_TASK TO CARRY OUT_
What's needed is a word-for-word retyping of the entries below, pictures omitted.

Box coordinate transitions
[Start of section]

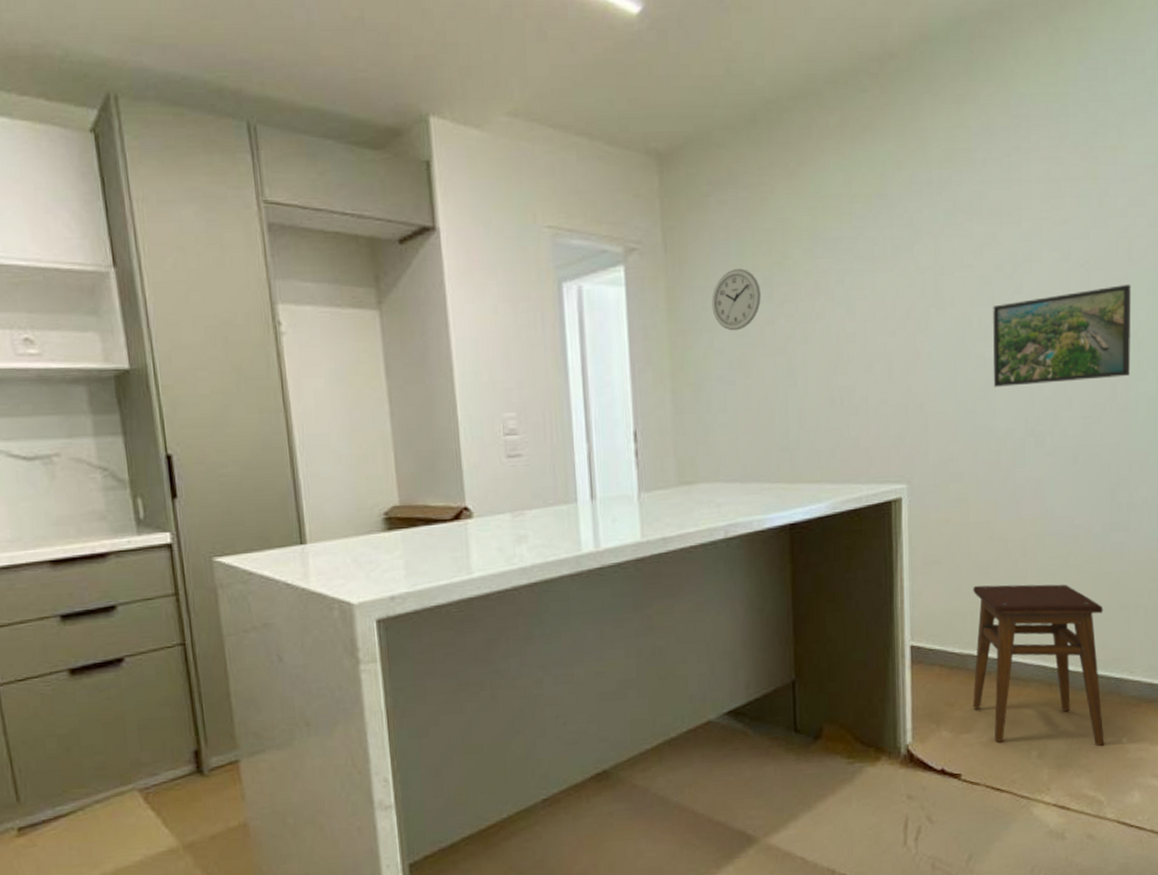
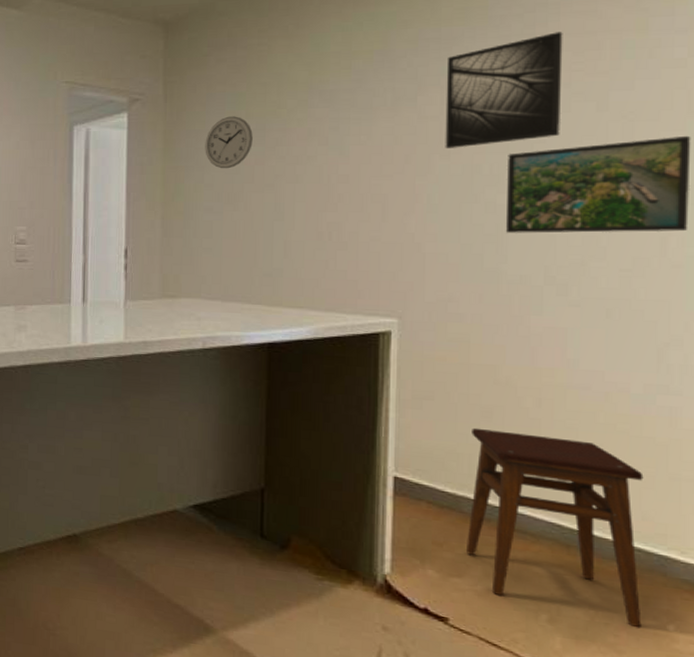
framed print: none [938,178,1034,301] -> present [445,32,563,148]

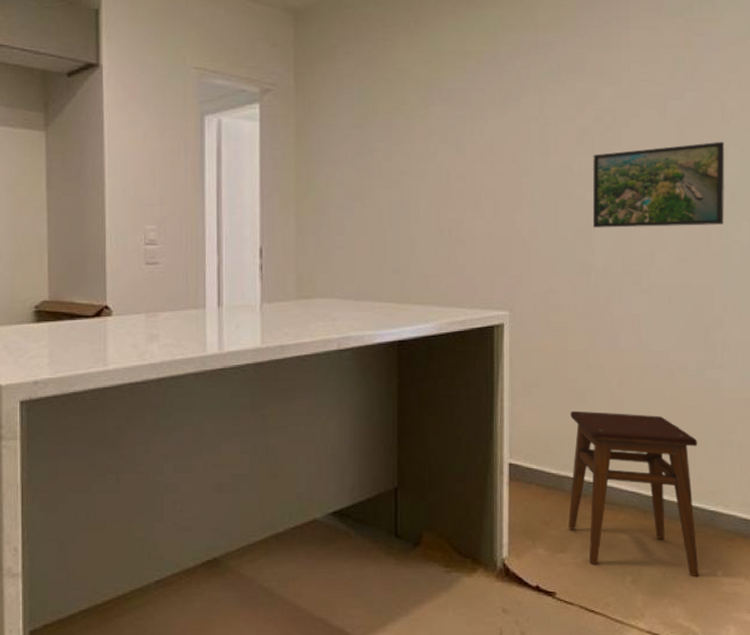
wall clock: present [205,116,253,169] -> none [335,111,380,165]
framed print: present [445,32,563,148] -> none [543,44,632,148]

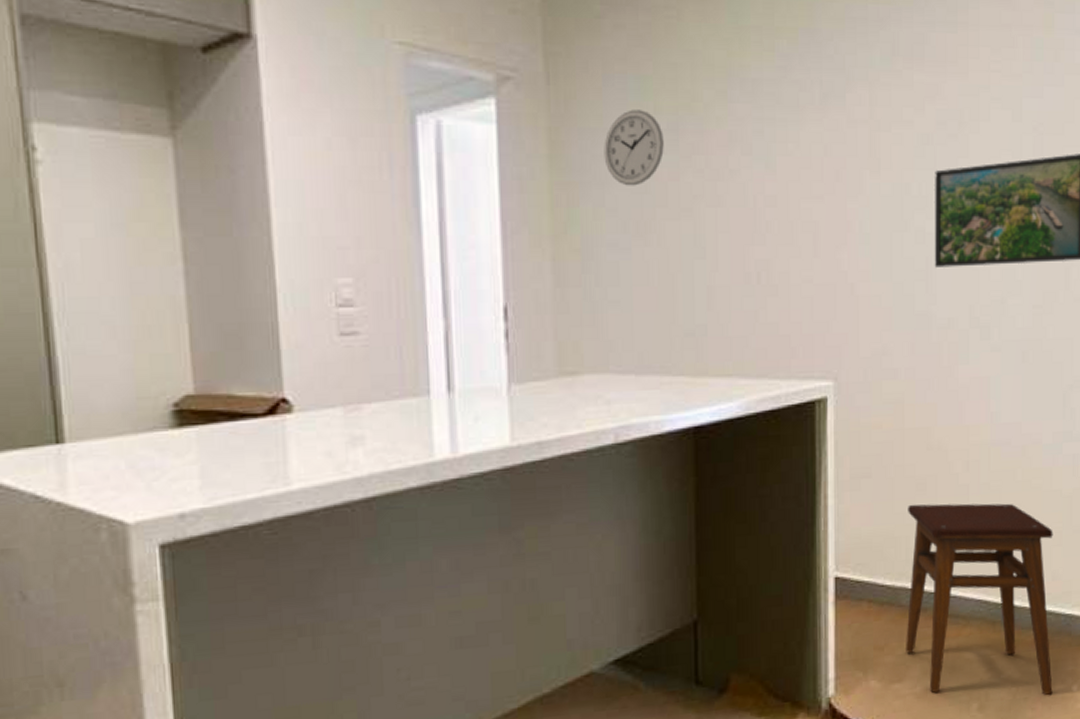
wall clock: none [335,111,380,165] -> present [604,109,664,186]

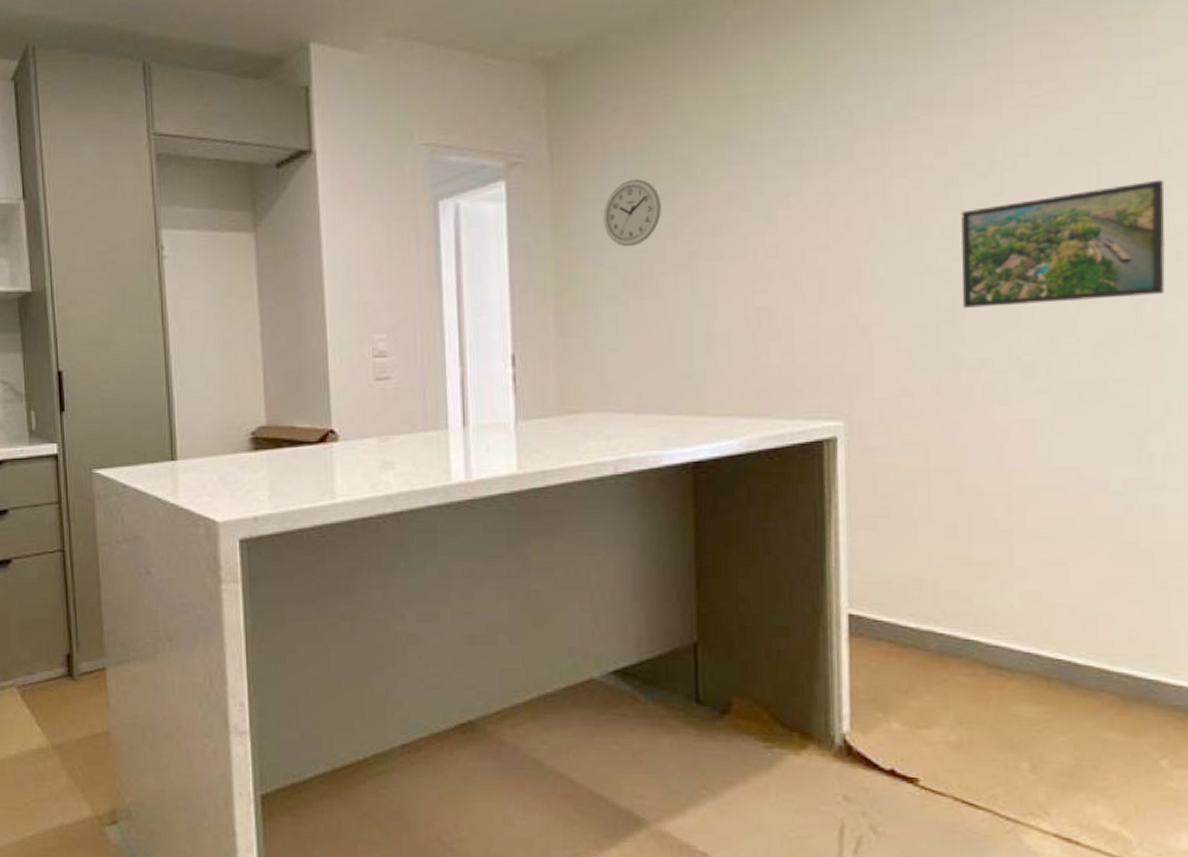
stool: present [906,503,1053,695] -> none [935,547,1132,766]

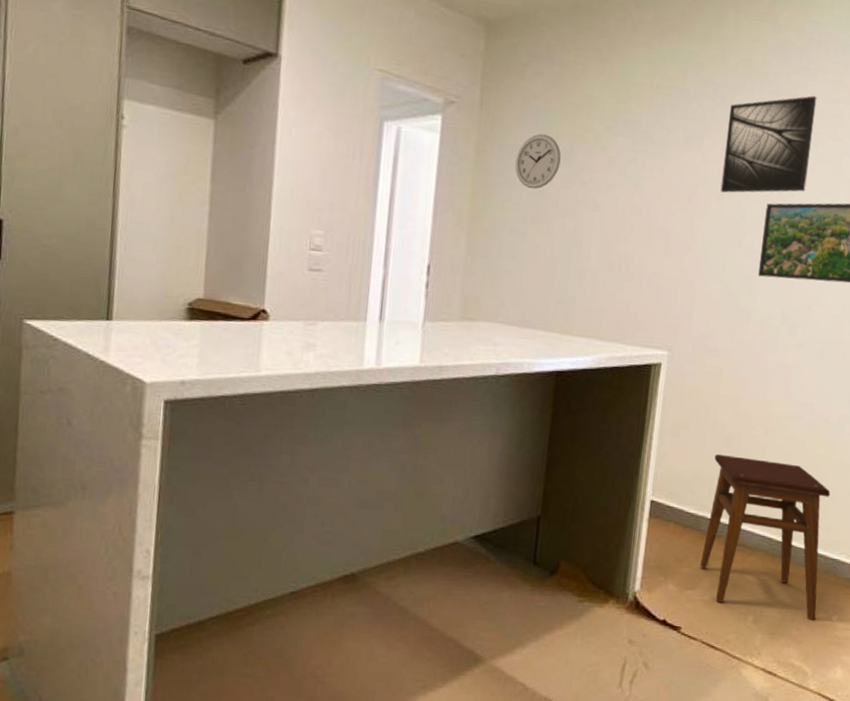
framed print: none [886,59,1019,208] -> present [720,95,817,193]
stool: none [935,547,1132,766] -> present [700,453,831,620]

[End of section]

_TASK RESPONSE_
framed print: none [938,178,1034,301] -> present [445,32,563,148]

wall clock: present [205,116,253,169] -> none [335,111,380,165]
framed print: present [445,32,563,148] -> none [543,44,632,148]

wall clock: none [335,111,380,165] -> present [604,109,664,186]

stool: present [906,503,1053,695] -> none [935,547,1132,766]

framed print: none [886,59,1019,208] -> present [720,95,817,193]
stool: none [935,547,1132,766] -> present [700,453,831,620]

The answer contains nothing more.